I vividly remember the first time I came across work from the Transforming Learning Cultures (TLC) project, which discussed qualification change in the sector and how little these changes really made a difference to what was going on on the ground. I smiled, as I recognised this experience when I worked with colleagues to get the diplomas (a short-lived vocational qualification designed to meet the needs of employers) off the ground, and how we tried to shoehorn these new qualifications into our existing practices, adapting the policy and qualification so our practice moved as little as possible.

I can begin to see the same things happen with T levels, with the government expecting certain changes on the ground that simply do not happen. For example, the government initially expected to be training new staff coming in from industry to teach on T levels – whereas, on the ground, colleges have been taking the decision to use their existing staff.

Perhaps the government was at that point unaware of the years it can take to become expert in teaching a vocational subject, or maybe they were simply ignoring the wage differential between highly specialised industry staff and lecturers in further education colleges.

Although staffing is a major concern for T levels, it is not the issue I think is most problematic. I am interested in a subject which goes to the heart of the learners’ outcome in technical education. I believe that learners, employers and educators are searching for models that develop what Dewey (1916) calls "intelligent action". This is the idea that a human looks at a situation or problem, understands all the different variables affecting it and can use their knowledge to discern the course of action that has the desired outcome.

In my own experience of working with teachers teaching technical subjects and trades, and from my own research, developing this type of action is incredibly important. Teachers want their students to act intelligently when they reach the workplace, and here they agree with the feedback that we get from employers. This is hardly surprising, as these teachers would have previously been the employers or their colleagues; they understand the expectations.
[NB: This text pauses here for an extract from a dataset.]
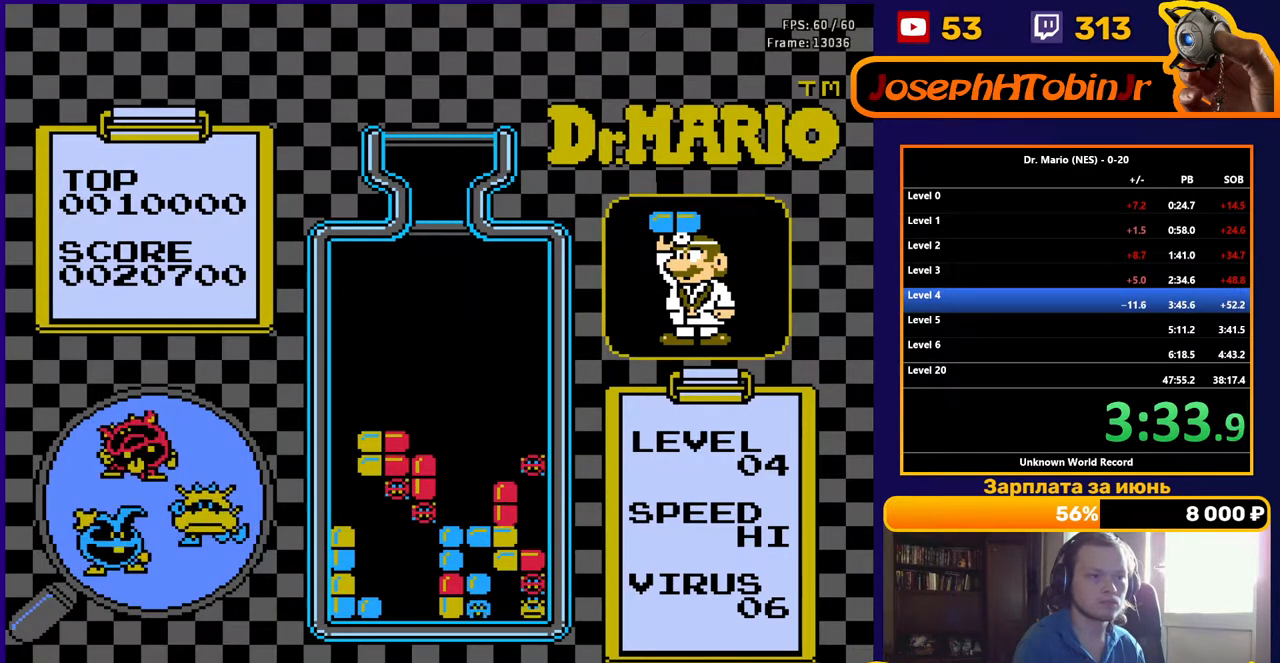
{"buttons": [], "events": [[167, "DPAD_DOWN", "down"], [167, "DPAD_RIGHT", "up"], [467, "DPAD_DOWN", "up"]]}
This is not easy, because teachers have all sorts of experience and expert knowledge that learners don’t. Being able to look at and understand the variables that form a problem is a real skill which develops through experience and guided practice and this is the absolute knot of the problem for me. I just don’t believe it will be developed solely through 45 days in placement – which is what a T level requires.

As theorists such as Stevenson argue, vocational knowledge is situated, that is you learn in a set of circumstances that the knowledge is tied to this set of circumstances; so, for example, it is difficult to teach milling without a lathe. Add to this the evidence that knowledge doesn’t move easily between the classroom and workplace and you begin to get an idea that students are going to need lots of exposure to workplaces, in simulated situations and in environments that replicate workplaces.

Here we are moving closer towards the problem that I don’t feel T levels address. Workplace replication is an expensive, and often fast-changing environment. They contain technologies that are not easily affordable for FE colleges and this limits the opportunity for learners to practise and learn how to take intelligent action around them. This is further compounded by the limited guided-learning hours given to these qualifications that will not allow for the type of repetition skills and actions required for these practices to become habitual.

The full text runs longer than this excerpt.